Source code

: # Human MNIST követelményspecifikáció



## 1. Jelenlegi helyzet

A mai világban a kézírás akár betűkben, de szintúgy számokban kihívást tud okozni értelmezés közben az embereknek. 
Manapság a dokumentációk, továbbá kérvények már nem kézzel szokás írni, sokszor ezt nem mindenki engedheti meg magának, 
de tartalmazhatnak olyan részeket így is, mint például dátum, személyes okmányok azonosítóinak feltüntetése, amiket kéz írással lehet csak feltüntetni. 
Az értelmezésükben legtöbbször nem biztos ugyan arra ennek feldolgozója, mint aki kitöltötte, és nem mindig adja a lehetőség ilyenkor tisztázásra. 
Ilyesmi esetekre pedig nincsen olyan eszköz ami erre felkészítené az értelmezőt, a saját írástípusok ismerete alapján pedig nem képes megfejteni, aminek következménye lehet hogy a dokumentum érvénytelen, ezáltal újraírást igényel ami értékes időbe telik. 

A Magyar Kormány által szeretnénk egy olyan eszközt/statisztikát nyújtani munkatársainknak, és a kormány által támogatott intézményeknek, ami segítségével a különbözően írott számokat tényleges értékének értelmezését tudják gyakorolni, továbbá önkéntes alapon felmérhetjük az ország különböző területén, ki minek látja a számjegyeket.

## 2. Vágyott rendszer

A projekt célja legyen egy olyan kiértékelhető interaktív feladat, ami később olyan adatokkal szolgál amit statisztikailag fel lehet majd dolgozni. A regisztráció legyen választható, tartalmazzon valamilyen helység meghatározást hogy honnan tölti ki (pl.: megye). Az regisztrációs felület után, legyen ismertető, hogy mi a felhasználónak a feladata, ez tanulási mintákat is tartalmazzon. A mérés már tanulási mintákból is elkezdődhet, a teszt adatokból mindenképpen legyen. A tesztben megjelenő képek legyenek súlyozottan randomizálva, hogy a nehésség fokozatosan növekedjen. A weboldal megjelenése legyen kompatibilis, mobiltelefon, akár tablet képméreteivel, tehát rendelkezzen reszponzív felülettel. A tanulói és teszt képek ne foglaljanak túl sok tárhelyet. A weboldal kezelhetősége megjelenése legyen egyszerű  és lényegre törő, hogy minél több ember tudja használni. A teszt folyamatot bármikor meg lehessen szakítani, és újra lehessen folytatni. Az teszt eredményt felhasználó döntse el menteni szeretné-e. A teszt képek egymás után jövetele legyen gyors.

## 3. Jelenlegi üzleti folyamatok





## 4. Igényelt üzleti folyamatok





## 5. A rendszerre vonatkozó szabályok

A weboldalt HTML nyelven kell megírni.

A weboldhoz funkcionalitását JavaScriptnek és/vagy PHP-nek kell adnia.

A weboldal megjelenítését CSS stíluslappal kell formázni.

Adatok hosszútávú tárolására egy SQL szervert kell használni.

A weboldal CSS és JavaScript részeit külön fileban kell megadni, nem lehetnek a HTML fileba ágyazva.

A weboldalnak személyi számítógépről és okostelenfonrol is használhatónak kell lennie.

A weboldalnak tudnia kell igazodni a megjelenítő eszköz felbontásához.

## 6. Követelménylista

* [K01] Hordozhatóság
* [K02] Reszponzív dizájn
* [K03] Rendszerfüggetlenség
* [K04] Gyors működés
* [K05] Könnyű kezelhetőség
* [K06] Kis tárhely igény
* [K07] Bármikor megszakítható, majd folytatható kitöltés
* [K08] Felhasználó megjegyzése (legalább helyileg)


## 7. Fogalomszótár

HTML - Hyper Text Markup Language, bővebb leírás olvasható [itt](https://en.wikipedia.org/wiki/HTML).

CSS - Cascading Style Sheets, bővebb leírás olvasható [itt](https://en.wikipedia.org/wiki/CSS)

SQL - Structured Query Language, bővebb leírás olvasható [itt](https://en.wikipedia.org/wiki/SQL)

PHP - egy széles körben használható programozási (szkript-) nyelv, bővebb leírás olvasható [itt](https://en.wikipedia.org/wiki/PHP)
※
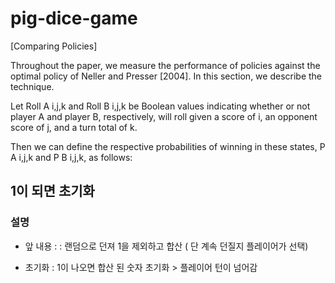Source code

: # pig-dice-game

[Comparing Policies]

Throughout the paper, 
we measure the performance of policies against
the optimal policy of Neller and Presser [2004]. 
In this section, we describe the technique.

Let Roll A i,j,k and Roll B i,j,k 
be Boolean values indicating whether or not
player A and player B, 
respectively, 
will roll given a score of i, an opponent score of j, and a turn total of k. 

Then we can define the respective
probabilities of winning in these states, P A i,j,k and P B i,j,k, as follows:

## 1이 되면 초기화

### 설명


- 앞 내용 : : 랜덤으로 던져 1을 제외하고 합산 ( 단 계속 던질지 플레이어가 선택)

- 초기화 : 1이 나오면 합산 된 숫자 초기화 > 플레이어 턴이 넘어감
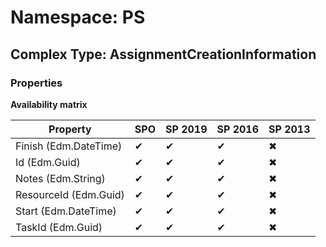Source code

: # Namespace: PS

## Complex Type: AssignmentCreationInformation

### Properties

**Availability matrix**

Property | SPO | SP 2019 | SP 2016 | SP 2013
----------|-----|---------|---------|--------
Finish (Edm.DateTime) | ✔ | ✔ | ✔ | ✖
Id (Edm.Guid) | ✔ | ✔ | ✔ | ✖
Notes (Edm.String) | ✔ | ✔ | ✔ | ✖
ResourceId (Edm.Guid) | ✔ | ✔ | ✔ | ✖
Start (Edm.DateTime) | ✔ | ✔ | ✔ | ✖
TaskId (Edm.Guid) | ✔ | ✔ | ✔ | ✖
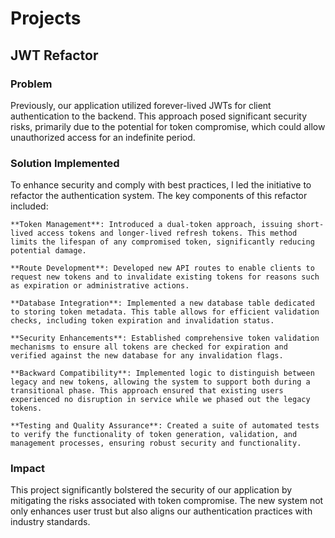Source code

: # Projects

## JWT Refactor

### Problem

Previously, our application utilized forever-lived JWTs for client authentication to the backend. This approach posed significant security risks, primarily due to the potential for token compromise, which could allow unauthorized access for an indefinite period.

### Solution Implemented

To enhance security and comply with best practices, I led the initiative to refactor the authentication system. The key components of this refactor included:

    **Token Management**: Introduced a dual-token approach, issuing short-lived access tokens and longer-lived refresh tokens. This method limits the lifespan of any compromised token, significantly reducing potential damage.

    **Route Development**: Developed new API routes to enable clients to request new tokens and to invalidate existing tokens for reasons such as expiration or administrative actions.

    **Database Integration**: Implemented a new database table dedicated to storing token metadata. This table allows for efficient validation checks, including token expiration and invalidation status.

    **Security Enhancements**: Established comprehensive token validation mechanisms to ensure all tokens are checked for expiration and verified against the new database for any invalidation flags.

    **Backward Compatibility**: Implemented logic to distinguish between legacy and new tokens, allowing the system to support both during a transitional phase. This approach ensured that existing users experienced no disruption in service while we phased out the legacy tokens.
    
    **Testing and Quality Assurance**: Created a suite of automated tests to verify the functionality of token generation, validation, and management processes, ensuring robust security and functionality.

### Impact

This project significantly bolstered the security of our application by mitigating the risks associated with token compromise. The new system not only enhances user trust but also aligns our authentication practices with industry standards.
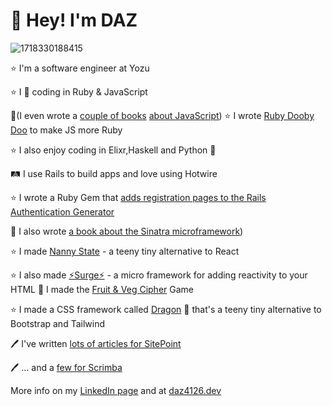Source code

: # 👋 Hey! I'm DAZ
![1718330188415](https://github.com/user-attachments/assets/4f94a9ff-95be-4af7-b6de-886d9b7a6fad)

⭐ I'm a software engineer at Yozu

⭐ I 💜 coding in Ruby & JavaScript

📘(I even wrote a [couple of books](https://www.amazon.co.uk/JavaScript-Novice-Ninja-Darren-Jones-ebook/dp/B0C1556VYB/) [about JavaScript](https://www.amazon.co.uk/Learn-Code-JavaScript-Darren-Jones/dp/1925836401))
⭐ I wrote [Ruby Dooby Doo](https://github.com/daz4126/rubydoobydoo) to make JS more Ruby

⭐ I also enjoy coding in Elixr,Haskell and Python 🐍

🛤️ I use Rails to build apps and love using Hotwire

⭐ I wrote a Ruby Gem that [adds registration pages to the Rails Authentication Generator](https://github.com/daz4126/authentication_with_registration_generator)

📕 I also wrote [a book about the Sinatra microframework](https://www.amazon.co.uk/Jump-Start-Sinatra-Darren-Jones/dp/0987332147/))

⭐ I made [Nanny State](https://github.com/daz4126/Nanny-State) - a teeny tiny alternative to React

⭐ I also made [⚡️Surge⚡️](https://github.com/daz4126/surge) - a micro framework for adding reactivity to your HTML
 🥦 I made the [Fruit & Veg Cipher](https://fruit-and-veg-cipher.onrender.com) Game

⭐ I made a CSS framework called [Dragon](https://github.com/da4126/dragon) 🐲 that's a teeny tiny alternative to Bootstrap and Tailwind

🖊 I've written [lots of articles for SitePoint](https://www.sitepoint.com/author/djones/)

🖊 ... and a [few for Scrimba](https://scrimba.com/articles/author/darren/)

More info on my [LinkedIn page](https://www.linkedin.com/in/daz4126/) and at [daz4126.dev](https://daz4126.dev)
※
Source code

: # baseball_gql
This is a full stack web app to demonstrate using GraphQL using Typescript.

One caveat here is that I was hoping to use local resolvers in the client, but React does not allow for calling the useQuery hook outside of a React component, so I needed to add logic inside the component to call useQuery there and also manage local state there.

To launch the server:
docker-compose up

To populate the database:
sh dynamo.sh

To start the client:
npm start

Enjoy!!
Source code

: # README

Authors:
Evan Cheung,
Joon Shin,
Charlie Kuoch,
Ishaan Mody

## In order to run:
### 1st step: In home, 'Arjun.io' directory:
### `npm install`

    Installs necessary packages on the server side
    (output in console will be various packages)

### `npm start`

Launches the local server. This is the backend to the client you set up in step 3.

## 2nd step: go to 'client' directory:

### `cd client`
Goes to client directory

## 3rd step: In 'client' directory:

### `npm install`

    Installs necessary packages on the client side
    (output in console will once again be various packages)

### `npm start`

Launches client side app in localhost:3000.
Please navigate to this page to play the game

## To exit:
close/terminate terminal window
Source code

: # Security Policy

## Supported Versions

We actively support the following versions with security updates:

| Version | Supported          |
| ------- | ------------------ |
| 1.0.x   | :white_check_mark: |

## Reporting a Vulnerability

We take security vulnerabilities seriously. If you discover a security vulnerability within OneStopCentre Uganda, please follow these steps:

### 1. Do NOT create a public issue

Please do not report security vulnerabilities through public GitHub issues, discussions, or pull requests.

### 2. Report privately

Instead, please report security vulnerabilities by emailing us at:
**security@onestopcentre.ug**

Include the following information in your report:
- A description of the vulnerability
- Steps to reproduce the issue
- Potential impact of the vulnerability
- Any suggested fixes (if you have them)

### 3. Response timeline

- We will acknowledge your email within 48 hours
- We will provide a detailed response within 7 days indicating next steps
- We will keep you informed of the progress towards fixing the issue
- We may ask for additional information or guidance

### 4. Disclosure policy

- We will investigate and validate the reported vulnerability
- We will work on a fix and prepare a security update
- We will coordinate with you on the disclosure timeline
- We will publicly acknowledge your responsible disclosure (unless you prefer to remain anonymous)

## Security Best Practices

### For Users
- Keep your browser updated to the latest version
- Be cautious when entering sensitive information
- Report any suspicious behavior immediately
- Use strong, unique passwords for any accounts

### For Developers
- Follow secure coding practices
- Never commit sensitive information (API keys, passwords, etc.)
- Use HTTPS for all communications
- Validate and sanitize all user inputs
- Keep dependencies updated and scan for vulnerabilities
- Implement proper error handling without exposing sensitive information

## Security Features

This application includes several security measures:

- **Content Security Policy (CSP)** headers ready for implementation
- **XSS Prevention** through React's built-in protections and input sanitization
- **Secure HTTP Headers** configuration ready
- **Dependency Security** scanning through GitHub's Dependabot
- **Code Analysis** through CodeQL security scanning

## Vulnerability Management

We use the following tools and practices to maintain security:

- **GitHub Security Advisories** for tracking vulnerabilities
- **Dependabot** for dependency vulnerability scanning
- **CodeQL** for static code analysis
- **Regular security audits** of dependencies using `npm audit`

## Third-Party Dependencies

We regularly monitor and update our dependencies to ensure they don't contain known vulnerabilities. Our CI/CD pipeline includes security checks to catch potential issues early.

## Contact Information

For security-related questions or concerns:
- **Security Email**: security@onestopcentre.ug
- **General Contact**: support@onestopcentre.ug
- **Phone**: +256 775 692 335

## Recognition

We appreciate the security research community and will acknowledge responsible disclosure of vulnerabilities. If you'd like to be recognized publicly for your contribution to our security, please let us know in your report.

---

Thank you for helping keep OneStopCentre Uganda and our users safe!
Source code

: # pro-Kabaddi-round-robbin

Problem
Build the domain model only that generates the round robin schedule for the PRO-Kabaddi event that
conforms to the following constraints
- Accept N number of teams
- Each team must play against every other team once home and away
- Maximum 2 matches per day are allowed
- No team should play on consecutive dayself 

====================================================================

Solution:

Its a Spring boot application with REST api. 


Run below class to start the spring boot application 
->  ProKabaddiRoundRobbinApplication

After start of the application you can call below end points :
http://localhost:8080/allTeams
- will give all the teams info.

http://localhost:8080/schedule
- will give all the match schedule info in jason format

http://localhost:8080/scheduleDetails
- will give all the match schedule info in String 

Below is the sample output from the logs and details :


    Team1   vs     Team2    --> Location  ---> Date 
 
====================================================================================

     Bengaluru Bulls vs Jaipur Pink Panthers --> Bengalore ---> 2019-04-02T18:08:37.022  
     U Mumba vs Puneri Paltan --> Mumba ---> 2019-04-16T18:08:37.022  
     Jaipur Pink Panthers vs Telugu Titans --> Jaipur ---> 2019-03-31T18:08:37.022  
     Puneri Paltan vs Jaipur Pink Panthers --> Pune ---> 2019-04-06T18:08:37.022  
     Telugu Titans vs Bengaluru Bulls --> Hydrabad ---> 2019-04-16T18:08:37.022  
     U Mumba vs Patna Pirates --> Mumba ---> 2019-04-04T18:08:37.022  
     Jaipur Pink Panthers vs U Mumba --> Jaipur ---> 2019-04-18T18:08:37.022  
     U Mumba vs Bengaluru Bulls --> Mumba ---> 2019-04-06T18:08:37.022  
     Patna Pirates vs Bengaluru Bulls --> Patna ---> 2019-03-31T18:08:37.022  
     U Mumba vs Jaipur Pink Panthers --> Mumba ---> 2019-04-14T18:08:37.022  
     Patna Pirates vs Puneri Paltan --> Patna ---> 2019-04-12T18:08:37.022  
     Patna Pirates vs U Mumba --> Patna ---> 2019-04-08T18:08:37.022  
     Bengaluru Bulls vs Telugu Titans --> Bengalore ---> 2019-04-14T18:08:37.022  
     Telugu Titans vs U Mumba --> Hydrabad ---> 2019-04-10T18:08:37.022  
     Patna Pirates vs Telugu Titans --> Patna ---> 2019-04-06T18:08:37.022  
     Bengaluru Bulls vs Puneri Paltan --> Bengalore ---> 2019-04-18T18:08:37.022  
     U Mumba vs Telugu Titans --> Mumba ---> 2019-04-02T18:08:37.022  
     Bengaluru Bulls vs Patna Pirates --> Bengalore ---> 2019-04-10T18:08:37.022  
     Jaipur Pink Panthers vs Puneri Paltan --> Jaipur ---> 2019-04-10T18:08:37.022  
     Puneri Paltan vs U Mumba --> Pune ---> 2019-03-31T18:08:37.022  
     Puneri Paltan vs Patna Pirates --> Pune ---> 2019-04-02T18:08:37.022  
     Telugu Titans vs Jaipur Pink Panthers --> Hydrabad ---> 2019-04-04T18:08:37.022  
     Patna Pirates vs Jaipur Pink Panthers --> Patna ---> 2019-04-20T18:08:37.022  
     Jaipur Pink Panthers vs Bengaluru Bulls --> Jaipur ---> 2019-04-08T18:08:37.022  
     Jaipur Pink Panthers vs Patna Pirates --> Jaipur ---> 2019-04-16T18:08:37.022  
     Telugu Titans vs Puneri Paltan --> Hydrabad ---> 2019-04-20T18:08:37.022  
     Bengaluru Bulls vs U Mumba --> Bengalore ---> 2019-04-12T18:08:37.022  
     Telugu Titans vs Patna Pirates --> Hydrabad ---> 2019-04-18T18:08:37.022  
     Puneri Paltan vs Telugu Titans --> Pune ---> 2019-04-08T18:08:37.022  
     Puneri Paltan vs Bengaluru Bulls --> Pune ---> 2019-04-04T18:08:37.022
※
**Written task:**
Reproduce the lines of the records from the one that has "After start of" through the one that has "Below is the", swapping "localhost" for "127.0.0.1" and leaving everything else untouched.

**Answer area:**
After start of the application you can call below end points :
http://127.0.0.1:8080/allTeams
- will give all the teams info.

http://127.0.0.1:8080/schedule
- will give all the match schedule info in jason format

http://127.0.0.1:8080/scheduleDetails
- will give all the match schedule info in String 

Below is the sample output from the logs and details :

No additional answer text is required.